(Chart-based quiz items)
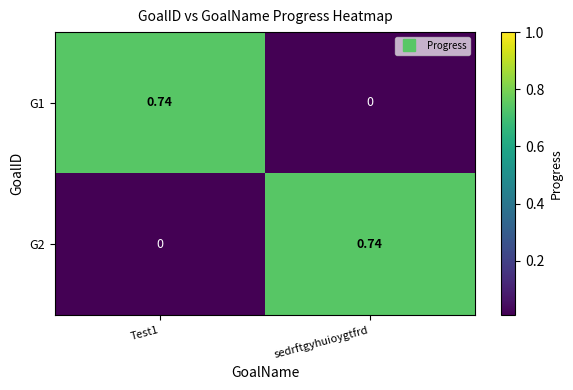

At which label is G1 closest to 0?

sedrftgyhuioygtfrd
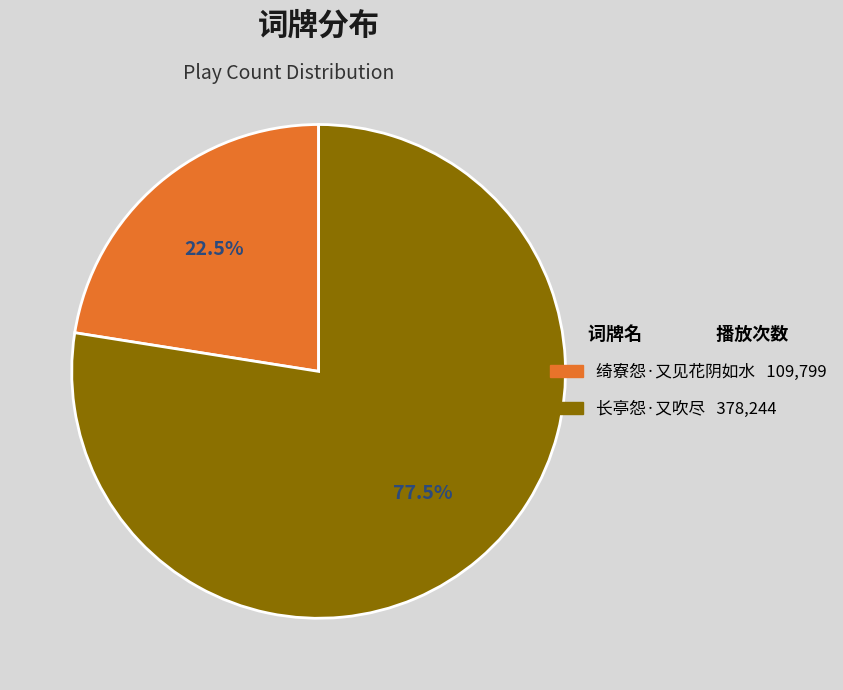

Does 绮寮怨·又见花阴如水 account for over 50% of the chart?

No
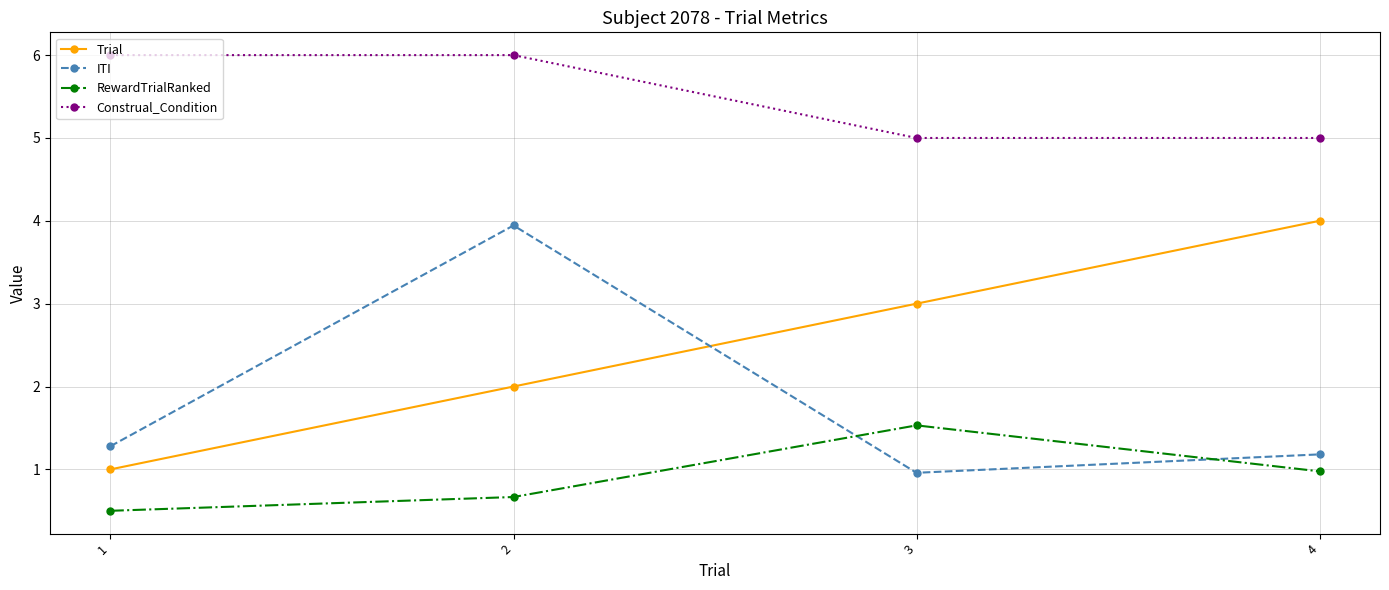

What is the greatest value displayed?

6.0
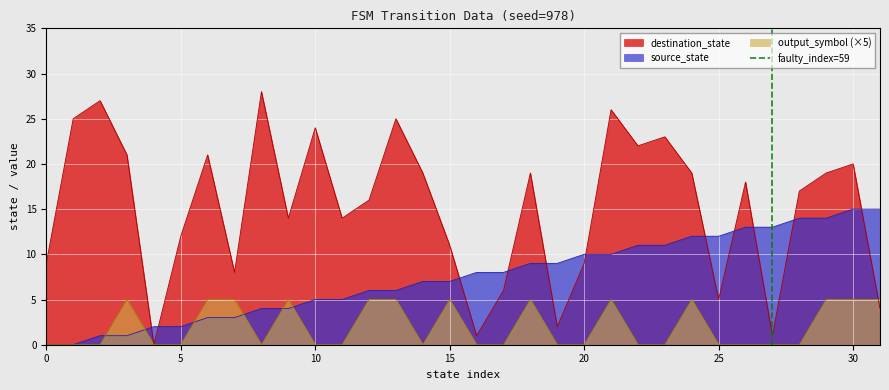

What is the highest value of the source_state series?

15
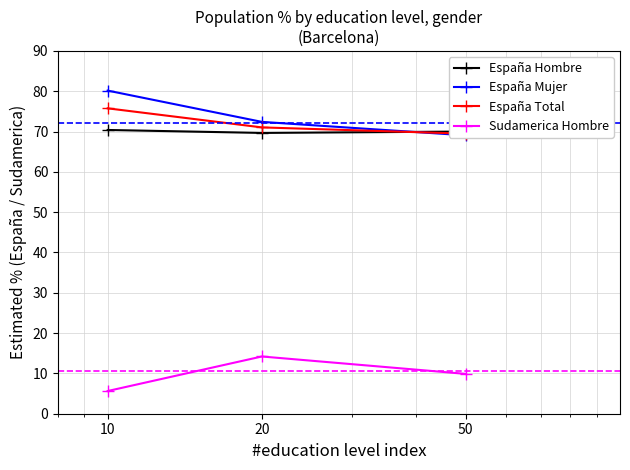

What is the greatest value displayed?

80.2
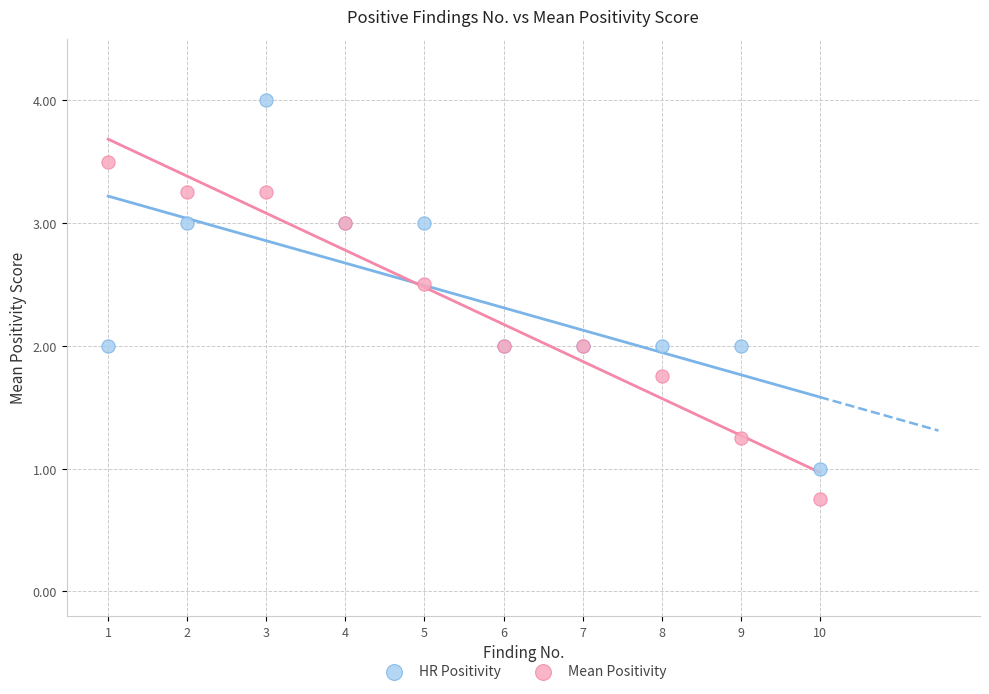

Which series reaches the minimum Y coordinate?

Mean Positivity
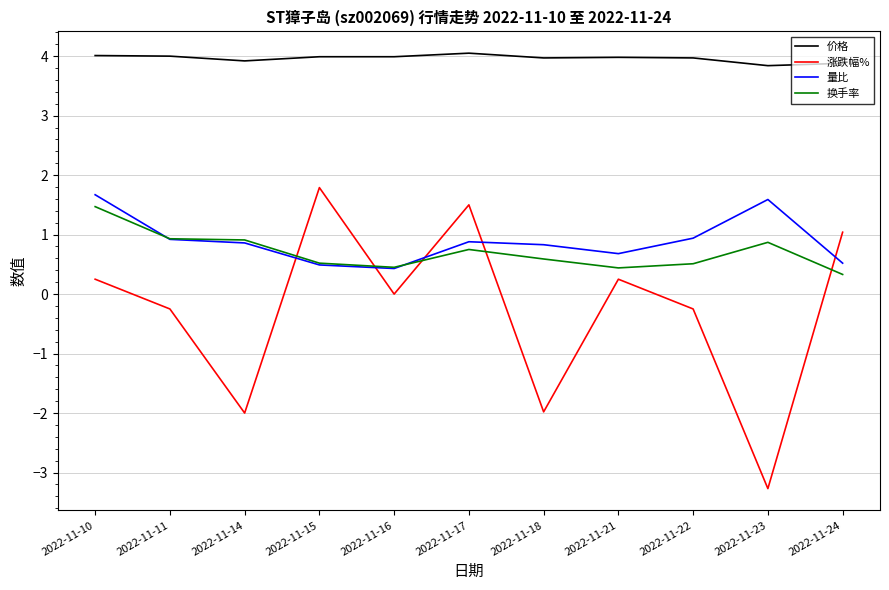

Is this an area chart (filled region under the line)?

No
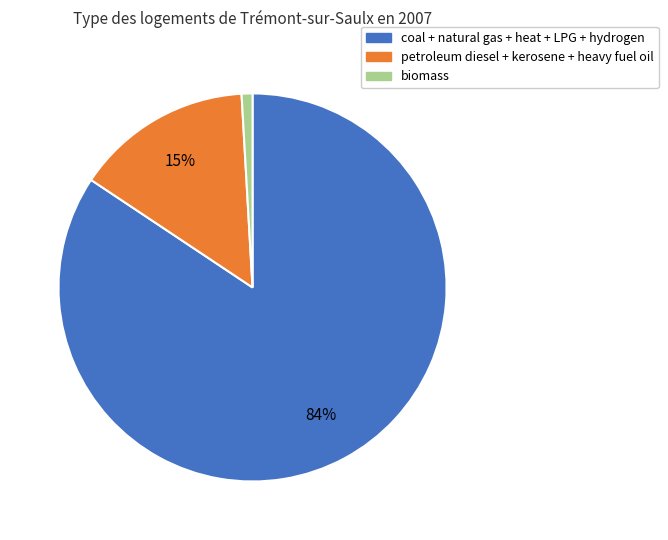

Does any single category account for the majority?

Yes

> **What the task asks**: Copy out every line of the records above word for word, leaving out the pictures.

> **Answer section**:
At which label is G1 closest to 0?

sedrftgyhuioygtfrd

Does 绮寮怨·又见花阴如水 account for over 50% of the chart?

No

What is the greatest value displayed?

6.0

What is the highest value of the source_state series?

15

What is the greatest value displayed?

80.2

Which series reaches the minimum Y coordinate?

Mean Positivity

Is this an area chart (filled region under the line)?

No

Does any single category account for the majority?

Yes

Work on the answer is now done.